More potently, it is an artifact of the massive saturation of the intellectual marketplace with published knowledge and academic performances of knowledge at conferences, workshops and events. We fear exposure of ignorance because in truth, most of us are ignorant.
The heuristics
that disciplines and old ways of processing the flow of information provide
to academics are on the verge of uselessness. The canon has no authority any
longer, and there is no compass to point the way towards what we ought to know.
No wonder some graduate professors rule their students like cruel eunuchs: they
no longer know how to reproduce their own practices and can only train others
through authoritarian mystifications and capricious dictates.

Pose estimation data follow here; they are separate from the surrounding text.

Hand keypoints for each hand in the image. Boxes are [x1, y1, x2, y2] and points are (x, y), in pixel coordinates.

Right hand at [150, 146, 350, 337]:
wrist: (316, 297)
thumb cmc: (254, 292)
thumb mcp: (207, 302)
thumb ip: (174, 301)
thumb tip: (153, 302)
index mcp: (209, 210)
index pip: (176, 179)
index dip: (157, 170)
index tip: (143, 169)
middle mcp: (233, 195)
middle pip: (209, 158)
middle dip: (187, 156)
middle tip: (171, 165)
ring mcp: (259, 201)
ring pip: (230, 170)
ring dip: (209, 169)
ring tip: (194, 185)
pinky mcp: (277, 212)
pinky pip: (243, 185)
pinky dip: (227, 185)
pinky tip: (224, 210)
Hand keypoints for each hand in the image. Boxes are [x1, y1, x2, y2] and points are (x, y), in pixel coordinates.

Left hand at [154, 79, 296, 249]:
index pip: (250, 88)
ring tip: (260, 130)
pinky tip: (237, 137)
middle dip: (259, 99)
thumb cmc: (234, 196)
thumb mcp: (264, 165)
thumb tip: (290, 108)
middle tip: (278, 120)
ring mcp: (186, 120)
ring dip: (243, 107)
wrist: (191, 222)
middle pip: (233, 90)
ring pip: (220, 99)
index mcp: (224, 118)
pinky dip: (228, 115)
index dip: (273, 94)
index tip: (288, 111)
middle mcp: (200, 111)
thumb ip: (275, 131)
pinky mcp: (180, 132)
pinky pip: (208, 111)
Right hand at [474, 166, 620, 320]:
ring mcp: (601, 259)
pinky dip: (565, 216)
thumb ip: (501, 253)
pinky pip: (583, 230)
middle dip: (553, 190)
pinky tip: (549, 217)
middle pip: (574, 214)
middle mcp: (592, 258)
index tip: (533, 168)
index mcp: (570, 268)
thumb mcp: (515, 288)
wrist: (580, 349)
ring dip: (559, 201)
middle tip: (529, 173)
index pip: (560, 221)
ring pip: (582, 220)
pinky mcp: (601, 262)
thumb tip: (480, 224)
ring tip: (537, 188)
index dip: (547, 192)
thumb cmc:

We have to embrace certain kinds of beautiful simplicities--one of which is to acknowledge the gloriously irreducible complexity of the human condition and meet it without the security blanket of well-manicured social theory and reflexive turns to our own epistemology, to write histories and sociologies and anthropologies that have the emotional intimacy and ambiguity of the best and richest fiction--and that are as seductive and engaging to read as those fictions. We have to be unashamed about speaking plainly, to feel that our deepest obligation involves being legible to our colleagues.
We should embrace
our teaching mission and slow the ceaseless overproduction of derivative, second-order
knowledge, of monographs or experiments whose only justification for being is
a tenure dossier and the hollow, insincere rhetoric of a whiggish mission to
add one more grain of sand to the pile of knowledge, a rhetoric that we spurn
at every other moment of our waking days. We should ride the wave of information
in its wild state, embrace the strange attractors that lure us from one subject
to the next.
We should be more concerned with our quality of mind and less concerned with our production of scholarship, and place greater value by far on one good conversation about the nature of a good society than the publication of five journal articles. Thats how we get to a new academy humming with passion for ideas and a generosity of spirit, where academics treat each other with the same tender pedagogical regard that professors at a college like Swarthmore now reserve for their brightest undergraduates, where the excitement of discussion and debate replaces the damp silence that nestles over the academic calendar like a fog.